Dowagiac fire victim remembered for his optimism, love for family
DOWAGIAC — Gregory Heron was always there for others.
Heron, 36, who passed away along with his fiancée, Dolly Waterson, March 25 in an accidental house fire in their East Telegraph home, was remembered by friends and family members for his bright, optimistic personality and his dedication to those closest to him.
“He was just full of life,” said his sister, Heather Hotrum. “He never let anything get him down. He’d do anything to make you laugh. It didn’t matter how annoying he had to get, he was going to make you feel better.”

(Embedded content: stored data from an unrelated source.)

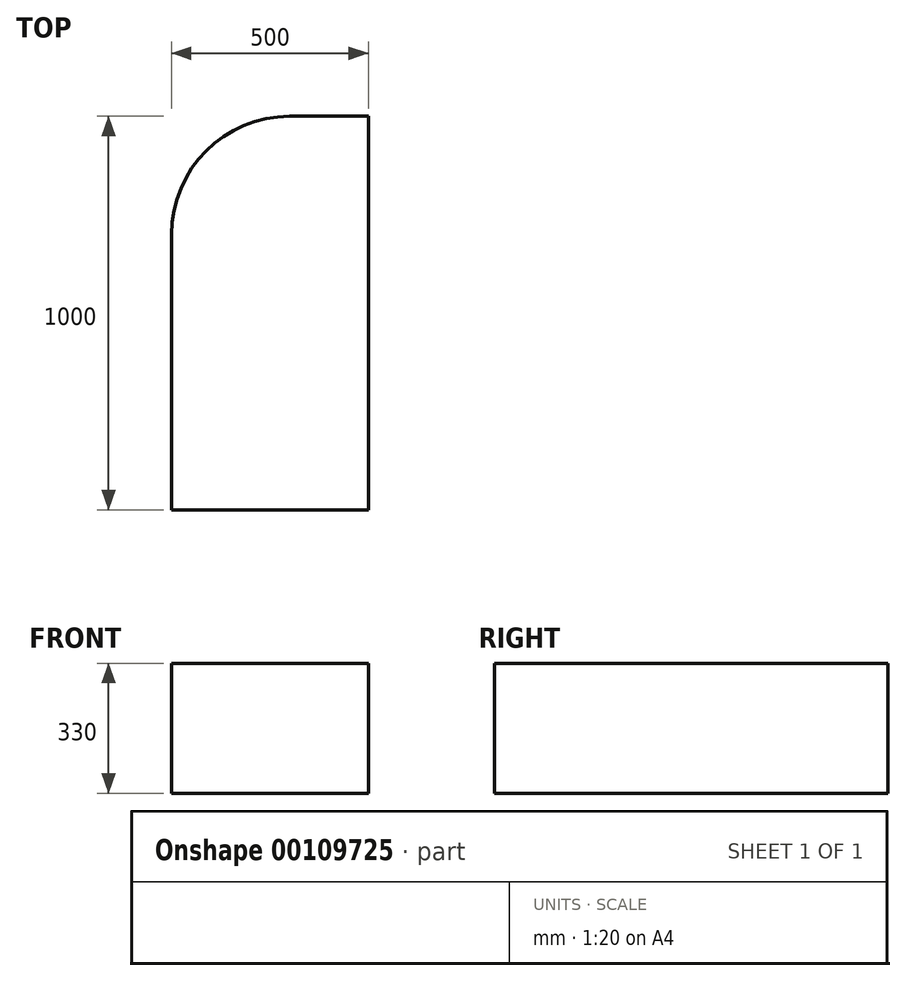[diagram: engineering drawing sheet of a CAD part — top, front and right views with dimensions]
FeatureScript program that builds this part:
annotation { "Feature Type Name" : "Feature", "Feature Type Description" : "" }
export const myFeature = defineFeature(function(context is Context, id is Id, definition is map)
    precondition{}
    {
        {
            var Q0;
            Q0=qCreatedBy(makeId("Top.planeOp"),FACE);
            var sketch = newSketch(context, id + "F0", { "sketchPlane" : qUnion([Q0])});
            skLineSegment(sketch, "E0.bottom", {"start": v(-649.19, 793.85) * mm, "end": v(-449.19, 793.85) * mm});
            skLineSegment(sketch, "E0.top", {"start": v(-949.19, -206.15) * mm, "end": v(-449.19, -206.15) * mm});
            skLineSegment(sketch, "E0.left", {"start": v(-949.19, 493.85) * mm, "end": v(-949.19, -206.15) * mm});
            skLineSegment(sketch, "E0.right", {"start": v(-449.19, 793.85) * mm, "end": v(-449.19, -206.15) * mm});
            skPoint(sketch, "E1.visualSharp", {"position": v(-949.19, 793.85) * mm});
            skArc(sketch, "E1.filletArc", {"start": v(-649.19, 793.85) * mm, "mid": v(-861.32, 705.99) * mm, "end": v(-949.19, 493.85) * mm});
            skSolve(sketch);
        }
        {
            var Q0;
            Q0=makeQuery(id+"F0.imprint","IMPRINT",FACE,{"disambiguationData":[TD([[makeQuery(id+"F0.imprint","IMPRINT",EDGE,{"derivedFrom":sQuery(id+"F0.wireOp",EDGE,"E0.bottom")}),-1.0]])]});
            extrude(context, id + "F1", {"entities" : qUnion([Q0]), "depth" : 330 * mm});
        }
    });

Heron attended Dowagiac Union Schools and was working at Michigan Die Cast in Dowagiac prior to his passing. When he was not working, Greg’s hobbies included golfing, fishing and following along with the Detroit Lions football team.

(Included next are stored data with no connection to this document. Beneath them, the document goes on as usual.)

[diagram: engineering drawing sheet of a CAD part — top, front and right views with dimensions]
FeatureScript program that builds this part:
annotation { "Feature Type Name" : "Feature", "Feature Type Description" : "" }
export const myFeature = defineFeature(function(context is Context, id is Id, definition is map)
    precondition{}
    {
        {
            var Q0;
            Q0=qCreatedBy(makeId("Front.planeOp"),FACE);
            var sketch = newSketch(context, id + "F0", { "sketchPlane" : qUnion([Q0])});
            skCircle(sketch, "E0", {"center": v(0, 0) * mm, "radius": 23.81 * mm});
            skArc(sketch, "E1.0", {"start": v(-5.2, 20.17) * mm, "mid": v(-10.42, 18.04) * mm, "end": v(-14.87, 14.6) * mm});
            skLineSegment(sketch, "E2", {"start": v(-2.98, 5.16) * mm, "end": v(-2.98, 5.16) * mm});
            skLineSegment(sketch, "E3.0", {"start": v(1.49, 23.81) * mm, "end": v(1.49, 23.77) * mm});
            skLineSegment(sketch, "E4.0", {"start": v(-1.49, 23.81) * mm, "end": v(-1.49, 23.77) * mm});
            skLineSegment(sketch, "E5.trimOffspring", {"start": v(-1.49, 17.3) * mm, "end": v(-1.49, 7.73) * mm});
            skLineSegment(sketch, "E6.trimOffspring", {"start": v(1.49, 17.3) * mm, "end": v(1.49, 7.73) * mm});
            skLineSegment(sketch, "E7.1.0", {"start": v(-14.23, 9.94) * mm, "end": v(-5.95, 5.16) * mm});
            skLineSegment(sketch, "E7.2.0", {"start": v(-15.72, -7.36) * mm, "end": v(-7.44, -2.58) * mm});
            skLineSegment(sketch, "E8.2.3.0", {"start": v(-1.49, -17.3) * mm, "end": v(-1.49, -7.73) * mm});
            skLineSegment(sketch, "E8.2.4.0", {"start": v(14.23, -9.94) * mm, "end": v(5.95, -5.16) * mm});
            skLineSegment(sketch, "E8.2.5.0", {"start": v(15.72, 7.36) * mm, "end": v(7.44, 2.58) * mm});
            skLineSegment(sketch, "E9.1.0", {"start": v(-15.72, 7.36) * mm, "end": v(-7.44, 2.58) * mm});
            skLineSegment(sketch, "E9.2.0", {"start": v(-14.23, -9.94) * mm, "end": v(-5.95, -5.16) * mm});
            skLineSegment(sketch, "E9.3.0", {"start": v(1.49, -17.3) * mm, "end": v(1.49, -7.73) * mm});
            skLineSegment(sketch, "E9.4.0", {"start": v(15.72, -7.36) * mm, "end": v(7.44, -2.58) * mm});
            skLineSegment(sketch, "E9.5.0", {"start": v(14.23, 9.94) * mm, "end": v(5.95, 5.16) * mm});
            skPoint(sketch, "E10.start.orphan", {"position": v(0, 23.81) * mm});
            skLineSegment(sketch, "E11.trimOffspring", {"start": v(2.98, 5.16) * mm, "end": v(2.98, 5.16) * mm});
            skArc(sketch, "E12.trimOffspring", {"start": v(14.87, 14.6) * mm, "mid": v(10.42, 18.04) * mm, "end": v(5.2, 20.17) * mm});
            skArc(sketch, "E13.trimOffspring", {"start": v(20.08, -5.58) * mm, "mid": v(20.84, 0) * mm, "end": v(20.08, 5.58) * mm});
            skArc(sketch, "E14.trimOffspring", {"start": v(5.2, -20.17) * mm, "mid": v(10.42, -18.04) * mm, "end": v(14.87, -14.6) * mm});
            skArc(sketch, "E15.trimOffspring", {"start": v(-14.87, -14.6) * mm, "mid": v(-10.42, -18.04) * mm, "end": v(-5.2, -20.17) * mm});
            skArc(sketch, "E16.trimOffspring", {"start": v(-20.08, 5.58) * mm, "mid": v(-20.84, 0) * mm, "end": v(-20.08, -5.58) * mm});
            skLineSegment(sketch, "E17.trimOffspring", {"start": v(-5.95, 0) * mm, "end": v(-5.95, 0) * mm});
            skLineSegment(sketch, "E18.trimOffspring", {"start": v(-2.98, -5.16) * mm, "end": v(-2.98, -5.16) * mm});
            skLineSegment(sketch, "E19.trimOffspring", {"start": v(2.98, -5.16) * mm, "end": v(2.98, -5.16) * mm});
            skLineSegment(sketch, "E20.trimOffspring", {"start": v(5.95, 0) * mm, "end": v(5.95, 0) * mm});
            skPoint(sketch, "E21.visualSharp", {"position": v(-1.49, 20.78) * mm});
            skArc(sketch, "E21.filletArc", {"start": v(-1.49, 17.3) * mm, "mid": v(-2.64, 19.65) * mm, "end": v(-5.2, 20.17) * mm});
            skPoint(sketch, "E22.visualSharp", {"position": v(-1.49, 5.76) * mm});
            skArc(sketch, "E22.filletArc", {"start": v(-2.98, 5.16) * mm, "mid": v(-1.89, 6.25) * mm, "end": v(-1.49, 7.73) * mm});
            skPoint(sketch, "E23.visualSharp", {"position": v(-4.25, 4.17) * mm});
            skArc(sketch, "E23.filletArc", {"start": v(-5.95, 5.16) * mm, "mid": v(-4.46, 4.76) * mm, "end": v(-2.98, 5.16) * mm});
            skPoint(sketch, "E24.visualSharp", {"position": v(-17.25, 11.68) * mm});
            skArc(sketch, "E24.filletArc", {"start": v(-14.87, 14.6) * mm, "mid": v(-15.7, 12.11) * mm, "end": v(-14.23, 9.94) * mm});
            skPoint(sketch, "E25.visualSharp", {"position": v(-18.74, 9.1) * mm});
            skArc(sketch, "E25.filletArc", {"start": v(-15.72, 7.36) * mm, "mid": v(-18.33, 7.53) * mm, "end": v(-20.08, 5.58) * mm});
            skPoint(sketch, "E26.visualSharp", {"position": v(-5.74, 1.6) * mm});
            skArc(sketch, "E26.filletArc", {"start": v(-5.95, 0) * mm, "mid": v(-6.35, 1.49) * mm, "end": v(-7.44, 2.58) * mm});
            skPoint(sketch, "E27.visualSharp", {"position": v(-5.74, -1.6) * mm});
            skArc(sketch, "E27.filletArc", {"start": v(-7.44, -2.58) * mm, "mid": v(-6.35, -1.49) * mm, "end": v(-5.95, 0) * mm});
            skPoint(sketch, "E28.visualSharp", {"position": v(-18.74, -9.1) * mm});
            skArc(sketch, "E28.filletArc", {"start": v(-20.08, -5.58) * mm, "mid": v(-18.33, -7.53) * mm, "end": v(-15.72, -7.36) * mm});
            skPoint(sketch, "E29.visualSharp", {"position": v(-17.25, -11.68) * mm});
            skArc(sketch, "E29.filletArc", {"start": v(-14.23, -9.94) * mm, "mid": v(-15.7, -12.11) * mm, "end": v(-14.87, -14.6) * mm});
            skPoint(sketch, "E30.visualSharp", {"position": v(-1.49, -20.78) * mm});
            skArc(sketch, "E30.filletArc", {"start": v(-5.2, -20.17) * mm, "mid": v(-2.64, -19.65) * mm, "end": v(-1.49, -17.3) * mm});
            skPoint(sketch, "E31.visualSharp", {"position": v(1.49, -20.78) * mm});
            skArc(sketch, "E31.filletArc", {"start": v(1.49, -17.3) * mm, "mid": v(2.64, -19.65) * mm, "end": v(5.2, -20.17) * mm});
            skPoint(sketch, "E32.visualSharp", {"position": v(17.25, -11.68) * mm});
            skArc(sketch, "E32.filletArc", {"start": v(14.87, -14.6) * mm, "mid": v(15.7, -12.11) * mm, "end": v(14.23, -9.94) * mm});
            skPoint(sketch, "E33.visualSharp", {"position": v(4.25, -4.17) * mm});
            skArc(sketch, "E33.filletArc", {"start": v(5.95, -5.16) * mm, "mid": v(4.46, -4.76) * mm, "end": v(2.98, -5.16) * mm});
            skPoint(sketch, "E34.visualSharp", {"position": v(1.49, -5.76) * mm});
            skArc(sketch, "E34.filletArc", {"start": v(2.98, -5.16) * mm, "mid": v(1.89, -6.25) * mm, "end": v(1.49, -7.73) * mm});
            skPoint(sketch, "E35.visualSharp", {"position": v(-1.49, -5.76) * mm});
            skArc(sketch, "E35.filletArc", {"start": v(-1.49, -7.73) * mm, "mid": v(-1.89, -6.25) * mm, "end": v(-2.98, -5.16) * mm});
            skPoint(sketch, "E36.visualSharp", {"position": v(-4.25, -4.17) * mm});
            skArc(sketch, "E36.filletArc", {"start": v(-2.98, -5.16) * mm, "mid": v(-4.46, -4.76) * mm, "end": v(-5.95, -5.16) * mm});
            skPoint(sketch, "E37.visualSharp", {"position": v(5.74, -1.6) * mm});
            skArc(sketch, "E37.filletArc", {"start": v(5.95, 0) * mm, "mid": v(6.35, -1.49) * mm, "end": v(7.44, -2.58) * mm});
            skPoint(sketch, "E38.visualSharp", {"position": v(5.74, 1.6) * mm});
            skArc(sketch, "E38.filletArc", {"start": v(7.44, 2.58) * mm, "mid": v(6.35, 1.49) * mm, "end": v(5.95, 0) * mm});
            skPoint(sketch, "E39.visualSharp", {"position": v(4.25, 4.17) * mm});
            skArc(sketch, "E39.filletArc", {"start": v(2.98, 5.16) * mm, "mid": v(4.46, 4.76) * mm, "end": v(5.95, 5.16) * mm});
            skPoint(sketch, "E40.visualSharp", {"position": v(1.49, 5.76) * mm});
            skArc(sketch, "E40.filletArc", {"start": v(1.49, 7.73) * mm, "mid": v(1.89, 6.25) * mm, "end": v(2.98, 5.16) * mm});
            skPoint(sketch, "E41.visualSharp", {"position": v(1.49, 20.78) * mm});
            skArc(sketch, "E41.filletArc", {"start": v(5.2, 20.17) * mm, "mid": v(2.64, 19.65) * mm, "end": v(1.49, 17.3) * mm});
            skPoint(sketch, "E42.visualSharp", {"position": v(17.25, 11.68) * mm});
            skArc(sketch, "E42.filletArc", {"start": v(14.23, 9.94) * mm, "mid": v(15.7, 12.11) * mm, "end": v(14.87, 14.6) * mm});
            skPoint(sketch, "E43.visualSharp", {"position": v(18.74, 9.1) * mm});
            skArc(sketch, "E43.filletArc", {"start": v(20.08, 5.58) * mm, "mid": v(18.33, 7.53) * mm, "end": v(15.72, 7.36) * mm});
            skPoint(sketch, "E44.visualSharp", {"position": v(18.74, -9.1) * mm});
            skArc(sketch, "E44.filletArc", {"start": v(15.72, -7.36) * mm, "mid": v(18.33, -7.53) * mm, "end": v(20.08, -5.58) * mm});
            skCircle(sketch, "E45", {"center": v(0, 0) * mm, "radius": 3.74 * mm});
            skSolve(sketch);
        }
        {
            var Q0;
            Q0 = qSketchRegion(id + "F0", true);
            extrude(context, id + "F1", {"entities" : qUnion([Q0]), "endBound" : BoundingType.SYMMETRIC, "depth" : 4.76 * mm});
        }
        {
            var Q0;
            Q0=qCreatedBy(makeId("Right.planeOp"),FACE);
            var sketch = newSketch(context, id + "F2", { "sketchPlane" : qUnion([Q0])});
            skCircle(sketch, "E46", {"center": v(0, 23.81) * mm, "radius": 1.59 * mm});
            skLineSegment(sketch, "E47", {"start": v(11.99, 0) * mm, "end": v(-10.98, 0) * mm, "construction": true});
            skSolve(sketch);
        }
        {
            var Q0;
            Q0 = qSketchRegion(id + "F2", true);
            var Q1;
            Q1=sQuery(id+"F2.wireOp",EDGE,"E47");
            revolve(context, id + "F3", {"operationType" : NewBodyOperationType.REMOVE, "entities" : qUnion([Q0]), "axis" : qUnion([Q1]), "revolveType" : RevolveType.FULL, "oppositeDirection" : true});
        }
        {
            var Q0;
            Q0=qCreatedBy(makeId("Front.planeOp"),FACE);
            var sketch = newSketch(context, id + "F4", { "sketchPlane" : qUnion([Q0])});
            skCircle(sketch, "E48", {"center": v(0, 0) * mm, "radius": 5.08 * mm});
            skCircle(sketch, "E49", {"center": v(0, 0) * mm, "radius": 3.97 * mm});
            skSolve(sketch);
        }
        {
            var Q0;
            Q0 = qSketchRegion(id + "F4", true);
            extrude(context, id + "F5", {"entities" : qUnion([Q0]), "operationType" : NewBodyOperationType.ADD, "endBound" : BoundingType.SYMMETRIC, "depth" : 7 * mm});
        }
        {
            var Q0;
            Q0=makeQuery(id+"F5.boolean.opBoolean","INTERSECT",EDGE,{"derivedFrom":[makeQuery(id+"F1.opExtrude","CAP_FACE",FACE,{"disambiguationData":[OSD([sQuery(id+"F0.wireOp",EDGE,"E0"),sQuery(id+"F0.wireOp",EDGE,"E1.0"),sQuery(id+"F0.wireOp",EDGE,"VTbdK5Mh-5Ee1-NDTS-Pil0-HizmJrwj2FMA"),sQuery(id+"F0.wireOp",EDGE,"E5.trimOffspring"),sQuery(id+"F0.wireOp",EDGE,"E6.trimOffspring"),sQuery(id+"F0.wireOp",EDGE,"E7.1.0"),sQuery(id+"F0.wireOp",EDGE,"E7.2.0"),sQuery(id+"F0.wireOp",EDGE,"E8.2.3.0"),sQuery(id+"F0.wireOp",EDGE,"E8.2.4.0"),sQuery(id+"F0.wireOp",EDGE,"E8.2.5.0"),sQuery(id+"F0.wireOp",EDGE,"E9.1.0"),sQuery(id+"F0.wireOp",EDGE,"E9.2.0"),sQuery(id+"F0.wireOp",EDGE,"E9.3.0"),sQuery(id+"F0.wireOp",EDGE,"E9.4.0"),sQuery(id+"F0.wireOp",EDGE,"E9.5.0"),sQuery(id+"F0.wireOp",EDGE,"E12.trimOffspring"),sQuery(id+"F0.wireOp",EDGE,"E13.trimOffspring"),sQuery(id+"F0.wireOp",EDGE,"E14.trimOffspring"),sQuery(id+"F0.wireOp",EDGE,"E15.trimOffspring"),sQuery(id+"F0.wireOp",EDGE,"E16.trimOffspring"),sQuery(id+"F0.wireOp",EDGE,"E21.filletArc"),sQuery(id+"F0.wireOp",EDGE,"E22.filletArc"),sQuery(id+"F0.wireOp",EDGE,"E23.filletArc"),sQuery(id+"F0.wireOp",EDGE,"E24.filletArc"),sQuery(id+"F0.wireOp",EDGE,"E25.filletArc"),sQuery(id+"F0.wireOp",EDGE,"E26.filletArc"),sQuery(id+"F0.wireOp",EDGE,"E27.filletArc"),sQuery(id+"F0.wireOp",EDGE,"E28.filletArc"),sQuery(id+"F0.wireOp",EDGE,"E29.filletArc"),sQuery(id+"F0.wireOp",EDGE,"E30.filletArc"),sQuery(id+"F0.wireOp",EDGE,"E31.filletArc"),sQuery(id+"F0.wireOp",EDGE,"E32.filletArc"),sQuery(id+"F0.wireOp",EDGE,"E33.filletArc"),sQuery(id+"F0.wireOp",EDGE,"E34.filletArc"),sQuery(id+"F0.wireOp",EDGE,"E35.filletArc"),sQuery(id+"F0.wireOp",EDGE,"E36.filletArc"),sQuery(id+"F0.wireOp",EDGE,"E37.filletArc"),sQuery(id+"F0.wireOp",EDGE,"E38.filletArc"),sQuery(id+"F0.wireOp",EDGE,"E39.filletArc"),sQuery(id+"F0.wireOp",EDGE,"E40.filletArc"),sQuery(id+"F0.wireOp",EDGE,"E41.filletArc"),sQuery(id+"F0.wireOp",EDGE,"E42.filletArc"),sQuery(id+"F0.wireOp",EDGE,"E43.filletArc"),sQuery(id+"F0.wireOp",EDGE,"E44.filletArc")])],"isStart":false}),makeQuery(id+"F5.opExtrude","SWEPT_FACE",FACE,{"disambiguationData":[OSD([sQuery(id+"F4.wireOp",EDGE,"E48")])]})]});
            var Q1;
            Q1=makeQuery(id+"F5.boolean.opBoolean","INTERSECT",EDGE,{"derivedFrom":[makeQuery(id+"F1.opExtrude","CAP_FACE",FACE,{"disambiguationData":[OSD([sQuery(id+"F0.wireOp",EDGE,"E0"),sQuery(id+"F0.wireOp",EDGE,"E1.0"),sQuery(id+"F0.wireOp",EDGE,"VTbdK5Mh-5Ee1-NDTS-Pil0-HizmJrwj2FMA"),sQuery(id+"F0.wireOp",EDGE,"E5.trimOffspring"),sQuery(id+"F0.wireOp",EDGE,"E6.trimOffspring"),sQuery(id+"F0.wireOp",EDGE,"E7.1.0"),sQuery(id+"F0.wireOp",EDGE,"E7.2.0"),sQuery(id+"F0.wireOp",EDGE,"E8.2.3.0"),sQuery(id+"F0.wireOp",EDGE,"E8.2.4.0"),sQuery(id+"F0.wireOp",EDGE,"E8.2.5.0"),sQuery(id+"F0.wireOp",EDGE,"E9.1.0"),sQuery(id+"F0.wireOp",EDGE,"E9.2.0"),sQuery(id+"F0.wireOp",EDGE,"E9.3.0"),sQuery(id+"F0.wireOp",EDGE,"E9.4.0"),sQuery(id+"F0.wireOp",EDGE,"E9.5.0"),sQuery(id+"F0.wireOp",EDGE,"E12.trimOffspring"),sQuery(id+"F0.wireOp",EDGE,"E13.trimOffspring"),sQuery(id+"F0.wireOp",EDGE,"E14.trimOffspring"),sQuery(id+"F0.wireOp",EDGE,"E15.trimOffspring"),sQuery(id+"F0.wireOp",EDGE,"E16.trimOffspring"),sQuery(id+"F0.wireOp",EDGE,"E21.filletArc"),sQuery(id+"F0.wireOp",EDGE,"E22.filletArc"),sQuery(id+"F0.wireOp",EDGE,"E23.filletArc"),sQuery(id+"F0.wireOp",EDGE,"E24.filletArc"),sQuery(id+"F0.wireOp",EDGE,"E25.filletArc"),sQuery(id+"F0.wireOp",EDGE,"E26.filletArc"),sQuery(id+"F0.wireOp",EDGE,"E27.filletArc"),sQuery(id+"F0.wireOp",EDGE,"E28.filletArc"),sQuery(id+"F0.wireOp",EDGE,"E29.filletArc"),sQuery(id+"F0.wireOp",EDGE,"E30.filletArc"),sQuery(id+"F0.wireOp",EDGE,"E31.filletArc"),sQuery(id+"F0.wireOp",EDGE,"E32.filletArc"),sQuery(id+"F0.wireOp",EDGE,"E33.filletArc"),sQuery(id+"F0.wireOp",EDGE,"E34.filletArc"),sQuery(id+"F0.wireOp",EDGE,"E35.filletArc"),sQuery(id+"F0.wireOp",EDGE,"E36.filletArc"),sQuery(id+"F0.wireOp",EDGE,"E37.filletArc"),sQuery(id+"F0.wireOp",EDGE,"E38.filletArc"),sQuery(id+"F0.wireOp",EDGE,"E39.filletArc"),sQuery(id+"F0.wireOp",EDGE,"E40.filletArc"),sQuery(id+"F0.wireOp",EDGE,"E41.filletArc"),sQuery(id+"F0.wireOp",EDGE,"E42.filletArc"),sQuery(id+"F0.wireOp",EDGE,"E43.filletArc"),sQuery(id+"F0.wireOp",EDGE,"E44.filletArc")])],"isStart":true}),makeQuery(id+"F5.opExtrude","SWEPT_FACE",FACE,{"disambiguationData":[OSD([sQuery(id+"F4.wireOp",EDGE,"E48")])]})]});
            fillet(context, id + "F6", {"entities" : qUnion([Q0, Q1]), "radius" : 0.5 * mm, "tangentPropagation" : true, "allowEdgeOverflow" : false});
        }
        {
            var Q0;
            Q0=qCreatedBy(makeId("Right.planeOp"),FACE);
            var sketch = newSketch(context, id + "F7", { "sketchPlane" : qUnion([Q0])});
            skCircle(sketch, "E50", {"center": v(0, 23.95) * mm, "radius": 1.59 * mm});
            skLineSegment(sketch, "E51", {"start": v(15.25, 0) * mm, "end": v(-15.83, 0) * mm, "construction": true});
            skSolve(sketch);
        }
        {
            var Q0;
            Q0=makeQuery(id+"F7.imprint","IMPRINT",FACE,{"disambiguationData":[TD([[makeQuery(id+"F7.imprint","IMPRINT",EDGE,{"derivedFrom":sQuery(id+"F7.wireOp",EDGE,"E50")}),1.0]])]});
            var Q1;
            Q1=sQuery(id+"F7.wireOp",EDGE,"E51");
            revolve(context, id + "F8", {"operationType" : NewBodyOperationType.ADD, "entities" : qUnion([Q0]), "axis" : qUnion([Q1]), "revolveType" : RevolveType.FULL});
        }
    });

“It didn’t matter if he had to walk five miles to golf or fish, he would do it,” Hotrum said. “He was an avid Detroit Lions fan and was able to go to a game with his brother.”

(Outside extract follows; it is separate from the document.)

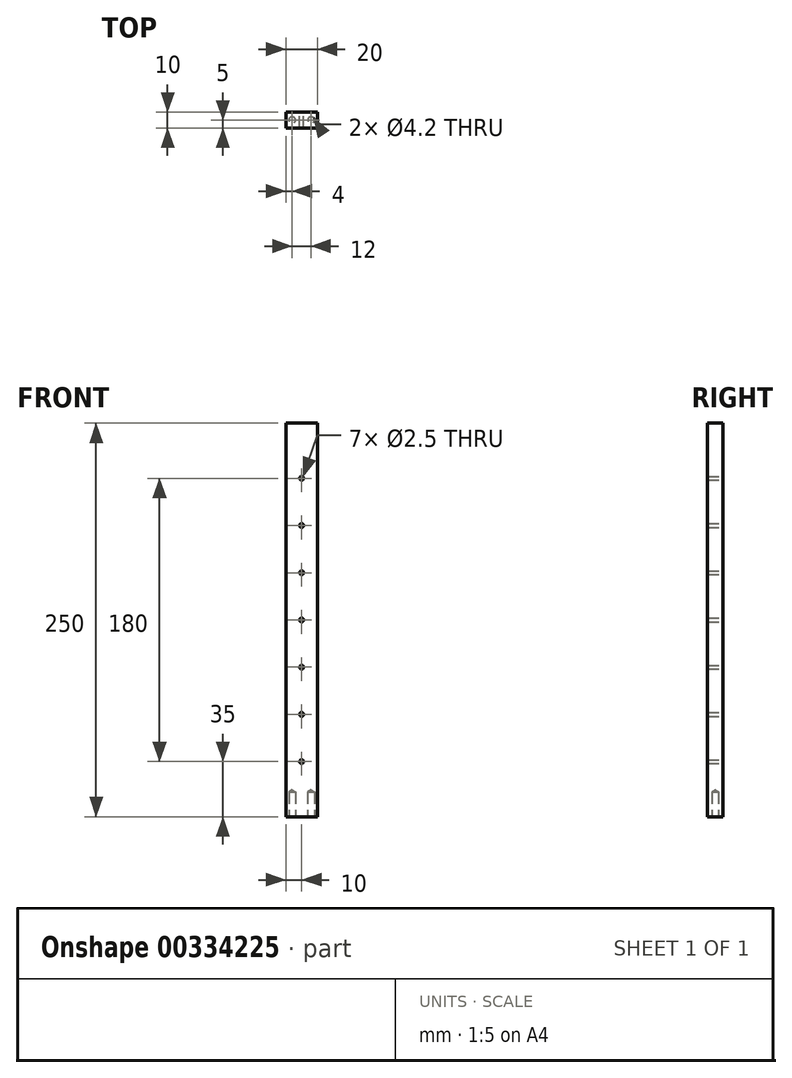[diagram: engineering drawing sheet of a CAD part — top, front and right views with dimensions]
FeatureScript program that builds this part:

Hotrum said Heron had recently bought Lions gear from one of his brothers. In the days after the fire, Hotrum and fellow family members were able to safely search the home for any salvageable items and located a tote full of the Lions memorabilia Heron had bought.
“The house is not in good shape but we were able to salvage things,” she said. “The tote was on top of the table and things inside were savable. He must have been thinking of a place to store it.”
A life celebration for family and close friends was hosted last week instead of a traditional funeral.
“A funeral wasn’t his style,” Hotrum said. “He wouldn’t have wanted that. He would want us to celebrate and remember the good times.”
In addition to Hotrum, Heron is survived by his daughter, Emmalyn; parents, Carl Stewart and Donna Heron; as well as his brothers, Jon Hotrum and Kyle Stewart. Hotrum said the family is striving to be strong for Heron’s daughter, who lives with her mother in Indiana and will be turning five this year. The family is in the process of creating an annual golf benefit to raise funds for his daughter.
“He was big into golf with his brothers,” Hotrum said. “It was one of his favorite things to do. Family was everything to Greg. It didn’t matter if there were arguments. He’d mend things.”
While Heron is no longer here physically, Hotrum knows her brother left an impact on everyone he met that will last a lifetime.
“He tried his hardest at anything,” she said. “Even if he failed, he’d try again. He had his ups and downs in life and faced the hardships he had. If he was in someone’s life, they were special. He was very unique. There’s no one else like him.”